Conclusion and future work
In conclusion, this research has successfully achieved its primary objective of enhancing skin lesion image classification accuracy through a comprehensive clustering-based deep feature fusion approach. The proposed method addresses limitations observed in prior feature fusion models and presents a novel optimization mechanism to improve adaptability and robustness. The clustering-based design approach, combined with deep feature fusion techniques, significantly enhances the representation and discrimination of different skin lesion patterns, leading to improved classification accuracy. The contributions of this study are multi-fold. Firstly, the clustering-based design approach provides a more effective organization and understanding of skin lesion patterns, enhancing representation and discrimination capabilities.
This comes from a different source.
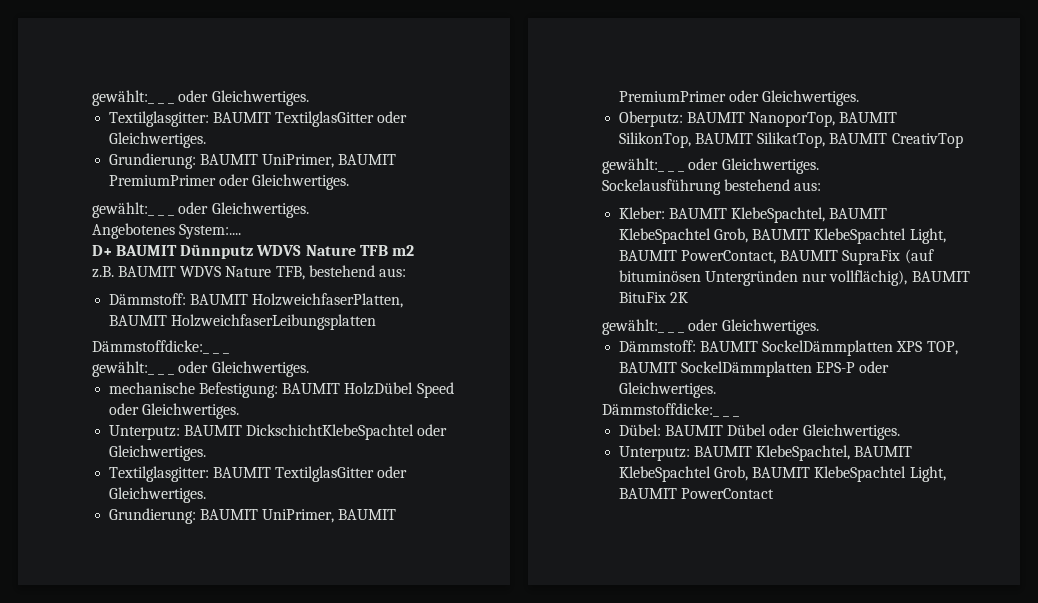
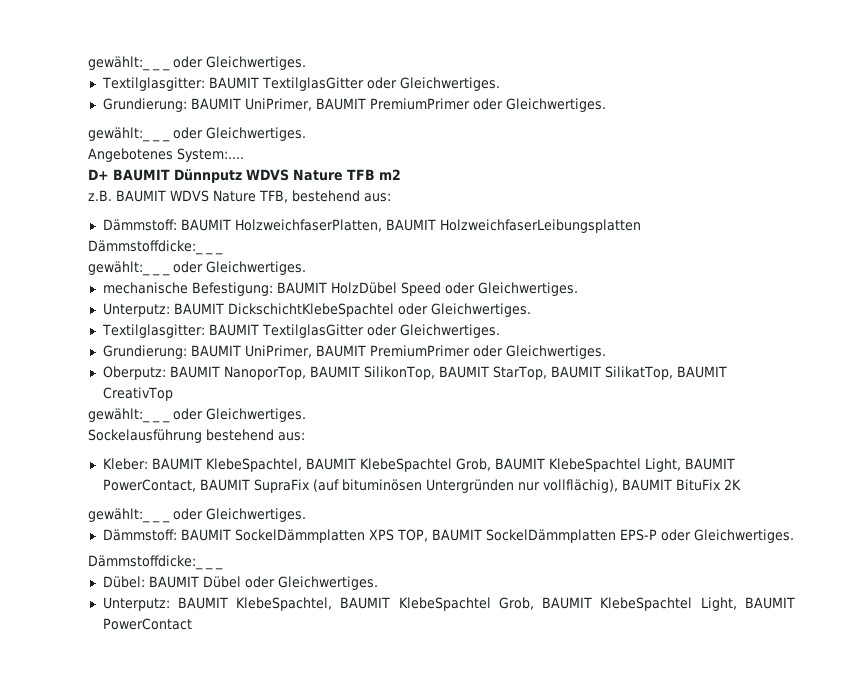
(754, 138) none -> [492,366,601,380] StarTop, BAUMIT

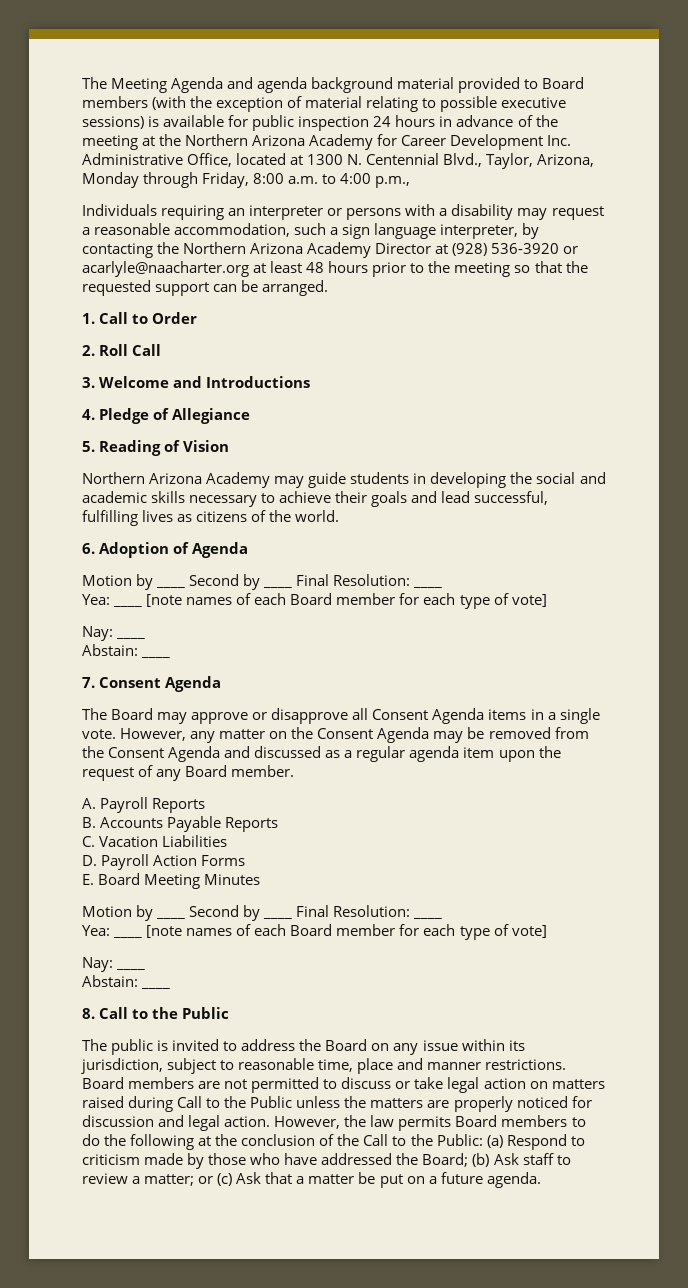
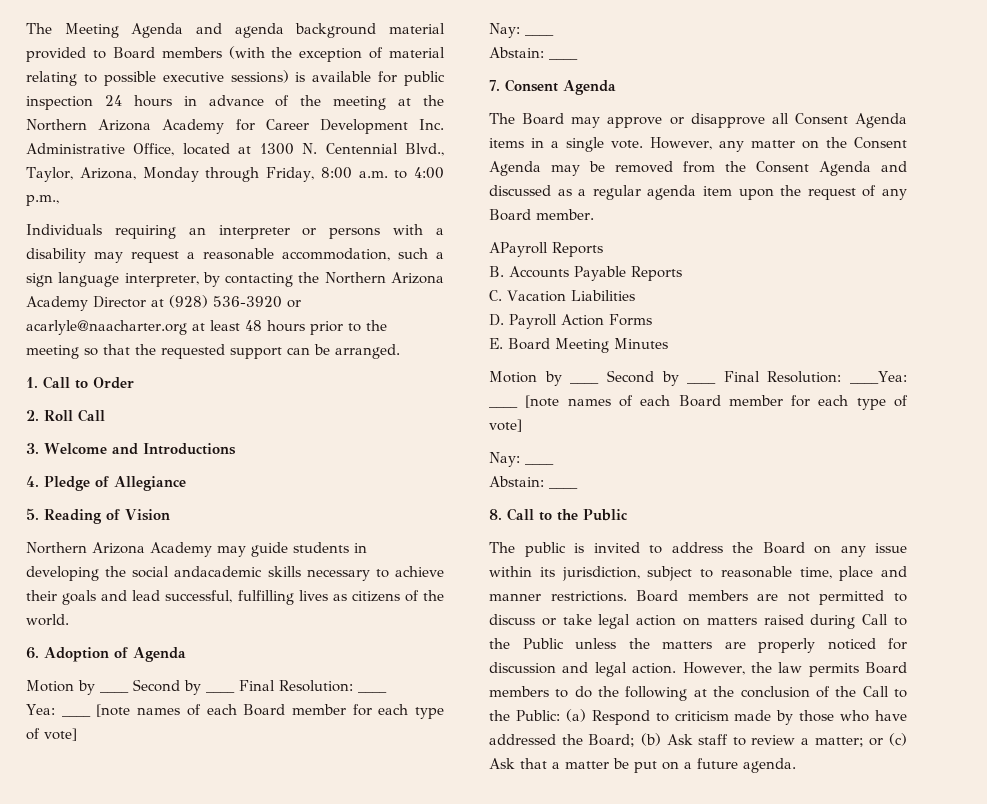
[579,472,606,484] [82,491,147,503] and academic -> [174,566,263,577] andacademic
[82,797,149,813] A. Payroll -> [489,242,548,257] APayroll
[413,917,443,919] [82,925,110,936] ____ // Yea: -> [850,371,908,384] ____Yea:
Secondly, the integration of deep feature fusion leverages the power of multiple pre-trained CNN models, extracting diverse and complementary information for comprehensive representation. Thirdly, the optimized mechanism for feature fusion ensures adaptability across datasets and varying feature importance, enhancing classification accuracy. Lastly, the research addresses the challenges posed by complex and variable skin lesions, which can aid in early detection and improved patient outcomes. The impact of this research lies in the significant improvements achieved in skin lesion image classification accuracy, supported by the superior performance of the DFS-MPA approach over other fusion methods. By addressing the limitations of previous approaches and introducing innovative clustering-based strategies, this research opens avenues for more reliable and practical skin lesion diagnosis. Looking ahead, there are several promising directions for future research. Further exploration of alternative fusion methods and classifiers can provide a more comprehensive understanding of skin lesion classification performance. Additionally, fine-tuning the parameters of the MPA algorithm can optimize its performance for specific applications. Moreover, investigating the applicability of the proposed approach to other medical image analysis tasks could extend its utility in diverse healthcare domains. Continuous efforts to enhance the clustering-based design approach and deep feature fusion techniques hold the potential for more accurate and efficient skin lesion image classification systems, ultimately contributing to improved healthcare outcomes.